Да, и кроссовки — тоже, слегка того... Но я в них бегаю, они мне
нравятся... короче говоря, я обычно делаю большой круг, это...
Долго объяснять. Вы ведь москвич? Через мост, по набережной, потом
снова через мост и мимо парка... Ну, в общем — здесь, знаете,
иногда приходится выпить. То есть, выпиваешь, я вам признаюсь,
довольно часто. Я в Америке пью сравнительно мало, а здесь вот
приходится иногда. Короче, зависит от состояния здоровья: я иногда
целый круг обегаю, а иногда останавливаюсь присесть, там есть
такая беседка на углу — или просто на скамейке, напротив выставочного
зала. Короче, я запыхался, я сижу, ну у меня вид, наверное, не
самый джентльменский в этот момент, и вдруг мне кто-то кидает
сто долларов под ноги. То есть просто вот — бумажка опускается
к моим ногам. Представьте себе! Вообще, я вам доложу, тут такое
иногда происходит... Зарплаты, налоги... Хоррор-шоу, я бы это
так назвал. Как аудитор, я имею в виду».
9.
«Он говорит, короче: двойную порцию с хлебом, сметану отдельно
и суп-харчо,— настойчиво рассказывал Паша Попов.— Короче, я говорю:
ты лопнешь, мужик, ты обожрёшься, ты просто не знаешь, какие здесь
порции, в этой пельменной, здесь порции как для спортсменов, эта
пельменная тем и знаменита, что здесь такие порции, если ты не
знаешь, но ладно, говорю, твоё дело, давай, идёт. Но что, если
ты меня не сможешь убедить, я ему говорю, что тогда? Если я выиграю,
а не ты? Ты-то что можешь мне проставить? Если у тебя ничего не
получится с твоим долбаным рассказом? Он говорит: тогда у тебя
всё получится, тогда получится, что ты прав. Останешься, говорит,
доволен».
Из-за занавесок ночного клуба выглядывала чёрная ночь. Две девушки-близняшки
танцевали на подиуме стриптиз под громкую музыку, украшенные блёстками
туфельки этих богинь ослепительно сверкали в лучах прожекторов.

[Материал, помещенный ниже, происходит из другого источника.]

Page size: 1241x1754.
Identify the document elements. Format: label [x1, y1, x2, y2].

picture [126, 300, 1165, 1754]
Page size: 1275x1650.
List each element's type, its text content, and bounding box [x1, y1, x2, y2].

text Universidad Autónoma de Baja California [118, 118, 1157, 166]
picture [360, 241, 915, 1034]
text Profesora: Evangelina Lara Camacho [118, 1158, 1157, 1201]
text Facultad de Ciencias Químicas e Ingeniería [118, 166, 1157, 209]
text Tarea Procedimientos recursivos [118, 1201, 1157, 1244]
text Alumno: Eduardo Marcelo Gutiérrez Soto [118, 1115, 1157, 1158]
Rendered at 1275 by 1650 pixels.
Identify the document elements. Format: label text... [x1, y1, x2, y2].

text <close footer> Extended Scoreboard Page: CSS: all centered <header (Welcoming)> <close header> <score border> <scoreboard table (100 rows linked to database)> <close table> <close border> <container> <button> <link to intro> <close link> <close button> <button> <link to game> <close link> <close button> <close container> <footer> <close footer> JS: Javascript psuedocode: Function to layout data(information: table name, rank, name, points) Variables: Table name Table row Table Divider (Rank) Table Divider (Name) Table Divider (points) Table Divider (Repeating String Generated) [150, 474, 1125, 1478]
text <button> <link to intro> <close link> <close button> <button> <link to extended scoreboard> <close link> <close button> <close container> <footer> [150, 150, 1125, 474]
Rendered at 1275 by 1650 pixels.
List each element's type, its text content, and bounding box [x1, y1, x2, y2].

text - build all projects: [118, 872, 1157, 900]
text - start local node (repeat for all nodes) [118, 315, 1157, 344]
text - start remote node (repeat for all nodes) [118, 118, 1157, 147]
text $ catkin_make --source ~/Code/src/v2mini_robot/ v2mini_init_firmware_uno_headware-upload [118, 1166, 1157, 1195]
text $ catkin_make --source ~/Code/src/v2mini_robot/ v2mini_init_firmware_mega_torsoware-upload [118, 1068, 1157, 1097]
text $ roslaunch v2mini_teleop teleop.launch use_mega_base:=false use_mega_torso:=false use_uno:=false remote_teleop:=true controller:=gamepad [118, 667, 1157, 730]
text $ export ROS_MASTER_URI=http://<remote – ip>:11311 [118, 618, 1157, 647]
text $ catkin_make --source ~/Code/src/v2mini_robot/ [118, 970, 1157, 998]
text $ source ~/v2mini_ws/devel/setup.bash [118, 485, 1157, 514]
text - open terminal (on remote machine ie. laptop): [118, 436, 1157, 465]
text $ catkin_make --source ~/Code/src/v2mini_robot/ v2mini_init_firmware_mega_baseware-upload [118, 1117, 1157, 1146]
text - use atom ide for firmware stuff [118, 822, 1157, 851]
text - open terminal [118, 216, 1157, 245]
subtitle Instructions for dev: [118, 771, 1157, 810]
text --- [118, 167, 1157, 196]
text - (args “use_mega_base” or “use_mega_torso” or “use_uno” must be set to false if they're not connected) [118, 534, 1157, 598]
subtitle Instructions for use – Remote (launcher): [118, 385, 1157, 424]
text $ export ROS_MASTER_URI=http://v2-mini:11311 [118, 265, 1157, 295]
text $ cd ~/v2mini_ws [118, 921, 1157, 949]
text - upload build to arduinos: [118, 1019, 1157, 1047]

Две другие девушки сидели рядом с ними, и ещё несколько человек
сидели за столом, среди них Джейсон Логинов, который время от
времени дружелюбно поглядывал на Эрика.
«Философ, короче, твою мать» — настойчиво продолжал Паша Попов
свой рассказ, разглядывая виски в стакане, не сбиваясь и не повторяясь.
Видно было, что историю эту он рассказывает уже не в первый раз,
в его речи постоянно слышались заученные обороты. «Спиноза» —
сказал он сердито и помолчал. «Ну, короче, он мне рассказывает:
он был, оказывается бригадиром у Могилы. Знаешь Могилу? Нет? Могилу
не знаешь? Могила, известный человек! Крематорская мафия: видео,
бытовые услуги — прачечные там всякие, фотоателье — канцелярские
товары, пиво. Этот мужик был там у него бригадиром, у Могилы,
и какая-то баба — они её брата укатали за долги — откусила ему
его мужское достоинство. Прикинулась проституткой и откусила.
Представляешь? Начисто, как он утверждает, под самый корень. И
съела. Прожевала и проглотила. Вот так» — и Паша Попов показал,
как именно, зловеще вытаращив глаза, далеко выставив вперёд нижнюю
челюсть и преувеличенно оживлённо ей в разные стороны ворочая.
«Ты можешь себе представить, чтобы...».
«Подожди,— сказал Эрик, протестующе поднимая руки. Он замотал
головой.— Я не хочу ничего знать про этого нищего. Зачем ты мне
про него всё время рассказываешь? Я ничего не хочу про него знать.
Я ничего не хочу знать ни про какую крематорскую мафию. Я хочу
знать, что будет дальше с кредитом в целях юридического обеспечения
поддержки малого и среднего бизнеса в Кемеровской области».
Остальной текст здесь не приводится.